● **DATA SHOWN**:
++++

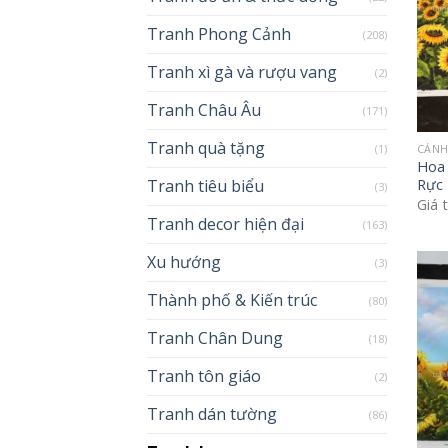
Tranh Phong Cảnh
(208)
Tranh xì gà và rượu vang
(2)
Tranh Châu Âu
(171)
Tranh quà tặng
(1)
CÁNH
Hoa
Tranh tiêu biểu
Rực
(3)
Giá 
Tranh decor hiện đại
(163)
Xu hướng
(3)
Thành phố & Kiến trúc
(80)
Tranh Chân Dung
(18)
Tranh tôn giáo
(2)
Tranh dán tường
(86)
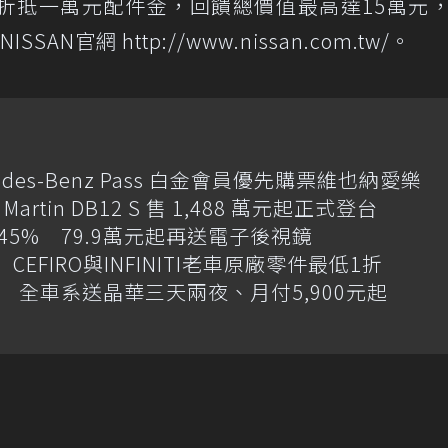
折抵一萬元配件金，回饋總價值最高達15萬元
N官網 http://www.nissan.com.tw/。
des-Benz Pass 白金會員優先購票維也納愛樂
artin DB12 S 售 1,488 萬元起正式登台
增145% 79.9萬元起再送電子後視鏡
CEFIRO與INFINITI老車原廠零件最低1折
 全車系送晶華三天兩夜、月付5,900元起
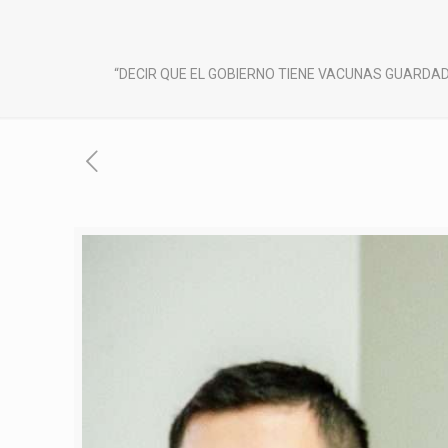
“DECIR QUE EL GOBIERNO TIENE VACUNAS GUARDA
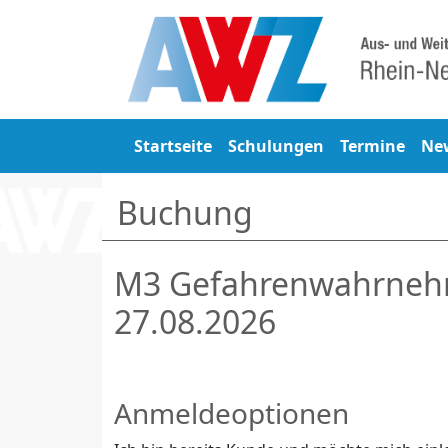
Startseite
Schulungen
Termine
Ne
Buchung
M3 Gefahrenwahrneh
27.08.2026
Anmeldeoptionen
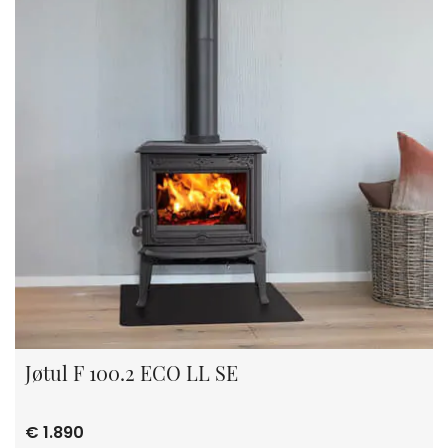
Jøtul F 100.2 ECO LL SE
€ 1.890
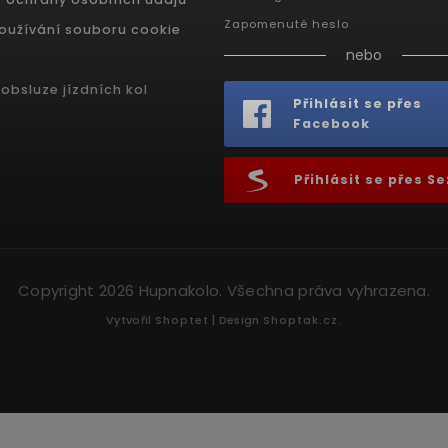
Zapomenuté heslo
oužívání souboru cookie
nebo
obsluze jízdních kol
Přihlásit se přes
Facebook
Přihlásit se přes 
Copyright 2026
Hupnakolo
. Všechna práva vyhrazena.
Vytvořil
Shoptet
| Design
Shoptak.cz.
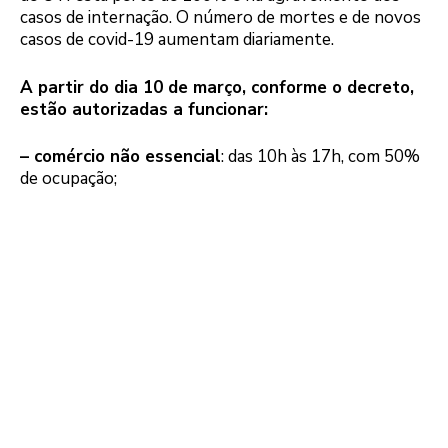
casos de internação. O número de mortes e de novos
casos de covid-19 aumentam diariamente.
A partir do dia 10 de março, conforme o decreto,
estão autorizadas a funcionar:
– comércio não essencial
: das 10h às 17h, com 50%
de ocupação;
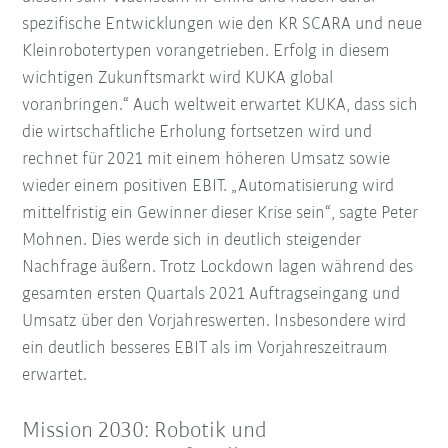
spezifische Entwicklungen wie den KR SCARA und neue
Kleinrobotertypen vorangetrieben. Erfolg in diesem
wichtigen Zukunftsmarkt wird KUKA global
voranbringen.“ Auch weltweit erwartet KUKA, dass sich
die wirtschaftliche Erholung fortsetzen wird und
rechnet für 2021 mit einem höheren Umsatz sowie
wieder einem positiven EBIT. „Automatisierung wird
mittelfristig ein Gewinner dieser Krise sein“, sagte Peter
Mohnen. Dies werde sich in deutlich steigender
Nachfrage äußern. Trotz Lockdown lagen während des
gesamten ersten Quartals 2021 Auftragseingang und
Umsatz über den Vorjahreswerten. Insbesondere wird
ein deutlich besseres EBIT als im Vorjahreszeitraum
erwartet.
Mission 2030: Robotik und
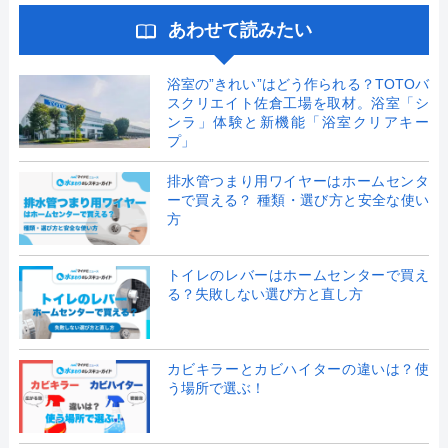
あわせて読みたい
浴室の”きれい”はどう作られる？TOTOバ
スクリエイト佐倉工場を取材。浴室「シ
ンラ」体験と新機能「浴室クリアキー
プ」
排水管つまり用ワイヤーはホームセンタ
ーで買える？ 種類・選び方と安全な使い
方
トイレのレバーはホームセンターで買え
る？失敗しない選び方と直し方
カビキラーとカビハイターの違いは？使
う場所で選ぶ！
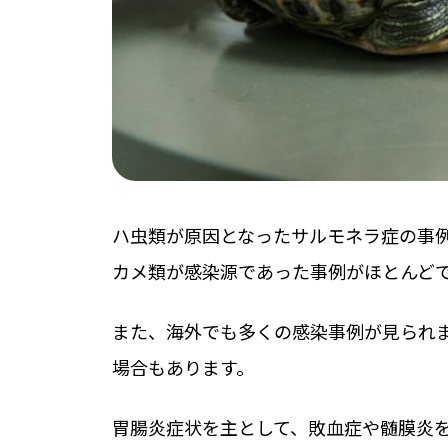
ハ虫類が原因となったサルモネラ症の事
カメ類が感染源であった事例がほとんど
また、海外でも多くの感染事例が見られ
場合もあります。
胃腸炎症状を主として、敗血症や髄膜炎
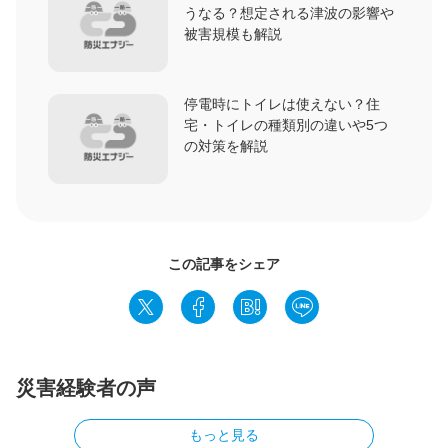
うなる？想定される津波の影響や
被害規模も解説
停電時にトイレは使えない？住
宅・トイレの種類別の違いや5つ
の対策を解説
この記事をシェア
災害経験者の声
もっと見る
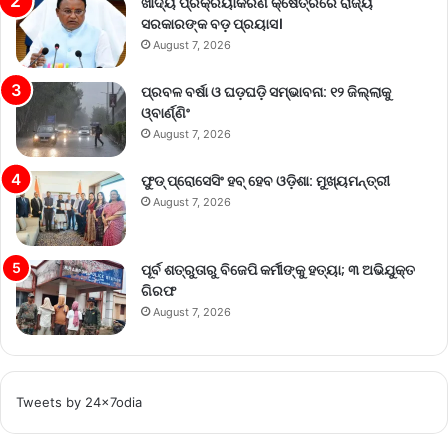
ଖାଦ୍ୟ ପ୍ରକ୍ରିୟାକରଣ କ୍ଷେତ୍ରରେ ରାଜ୍ୟ
ସରକାରଙ୍କ ବଡ଼ ପ୍ରୟାସ।
August 7, 2026
ପ୍ରବଳ ବର୍ଷା ଓ ଘଡ଼ଘଡ଼ି ସମ୍ଭାବନା: ୧୨ ଜିଲ୍ଲାକୁ
ଓ୍ବାର୍ଣ୍ଣିଂ
August 7, 2026
ଫୁଡ୍ ପ୍ରୋସେସିଂ ହବ୍ ହେବ ଓଡ଼ିଶା: ମୁଖ୍ୟମନ୍ତ୍ରୀ
August 7, 2026
ପୂର୍ବ ଶତ୍ରୁତାରୁ ବିଜେପି କର୍ମୀଙ୍କୁ ହତ୍ୟା; ୩ ଅଭିଯୁକ୍ତ
ଗିରଫ
August 7, 2026
Tweets by 24x7odia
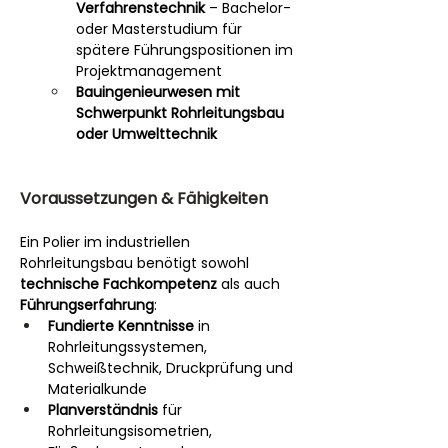
Verfahrenstechnik
 – Bachelor- 
oder Masterstudium für 
spätere Führungspositionen im 
Projektmanagement
Bauingenieurwesen mit 
Schwerpunkt Rohrleitungsbau 
oder Umwelttechnik
Voraussetzungen & Fähigkeiten
Ein Polier im industriellen 
Rohrleitungsbau benötigt sowohl 
technische Fachkompetenz
 als auch 
Führungserfahrung
:
Fundierte Kenntnisse
 in 
Rohrleitungssystemen, 
Schweißtechnik, Druckprüfung und 
Materialkunde
Planverständnis
 für 
Rohrleitungsisometrien,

++++

● **INSTRUCTIONS FOR THE TASK**: Show the lines from the data above that contain the string "EBIT".

● **FINISHED EXERCISE**:
wieder einem positiven EBIT. „Automatisierung wird
ein deutlich besseres EBIT als im Vorjahreszeitraum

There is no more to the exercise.